* Exercise goal *
State how many lines in the following entries hold the word "dari". The reply is that number only.

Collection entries

•••••

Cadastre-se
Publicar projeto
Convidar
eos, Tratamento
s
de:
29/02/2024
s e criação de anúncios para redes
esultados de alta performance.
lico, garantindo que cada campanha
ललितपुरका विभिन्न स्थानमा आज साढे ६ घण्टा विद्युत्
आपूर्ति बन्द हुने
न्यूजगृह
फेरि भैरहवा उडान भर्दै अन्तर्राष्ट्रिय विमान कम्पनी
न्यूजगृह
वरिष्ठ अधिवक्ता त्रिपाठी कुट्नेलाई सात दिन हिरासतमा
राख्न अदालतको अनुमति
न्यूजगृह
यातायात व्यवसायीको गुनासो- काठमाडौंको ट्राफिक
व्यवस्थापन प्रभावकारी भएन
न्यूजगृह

•••••

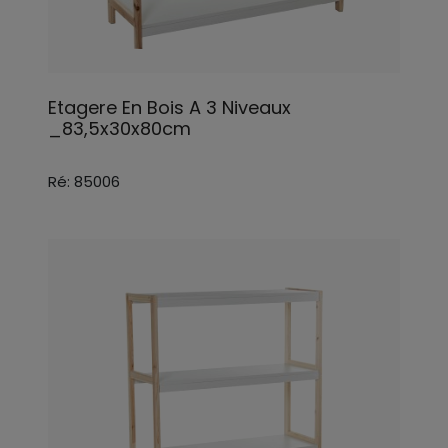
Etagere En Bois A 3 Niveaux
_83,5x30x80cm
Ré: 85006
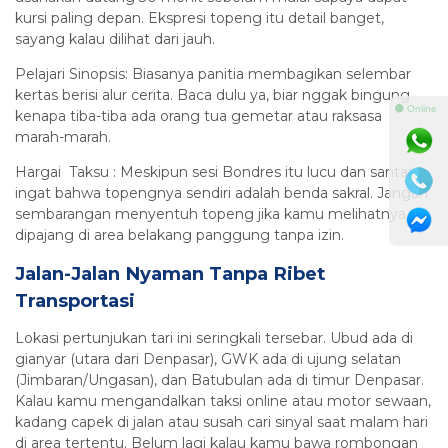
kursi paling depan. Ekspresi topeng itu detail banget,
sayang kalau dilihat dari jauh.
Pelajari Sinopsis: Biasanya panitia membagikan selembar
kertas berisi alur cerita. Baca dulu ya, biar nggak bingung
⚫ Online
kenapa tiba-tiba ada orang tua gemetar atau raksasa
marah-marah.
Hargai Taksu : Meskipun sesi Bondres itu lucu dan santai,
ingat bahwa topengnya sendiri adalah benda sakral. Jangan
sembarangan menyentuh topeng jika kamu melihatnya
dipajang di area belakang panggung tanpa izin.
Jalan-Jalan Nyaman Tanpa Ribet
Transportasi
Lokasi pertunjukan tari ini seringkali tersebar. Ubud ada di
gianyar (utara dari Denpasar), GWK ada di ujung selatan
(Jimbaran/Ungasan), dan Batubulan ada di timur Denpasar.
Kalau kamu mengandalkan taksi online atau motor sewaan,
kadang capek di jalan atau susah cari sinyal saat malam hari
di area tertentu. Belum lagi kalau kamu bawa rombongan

•••••

* Your solution *
2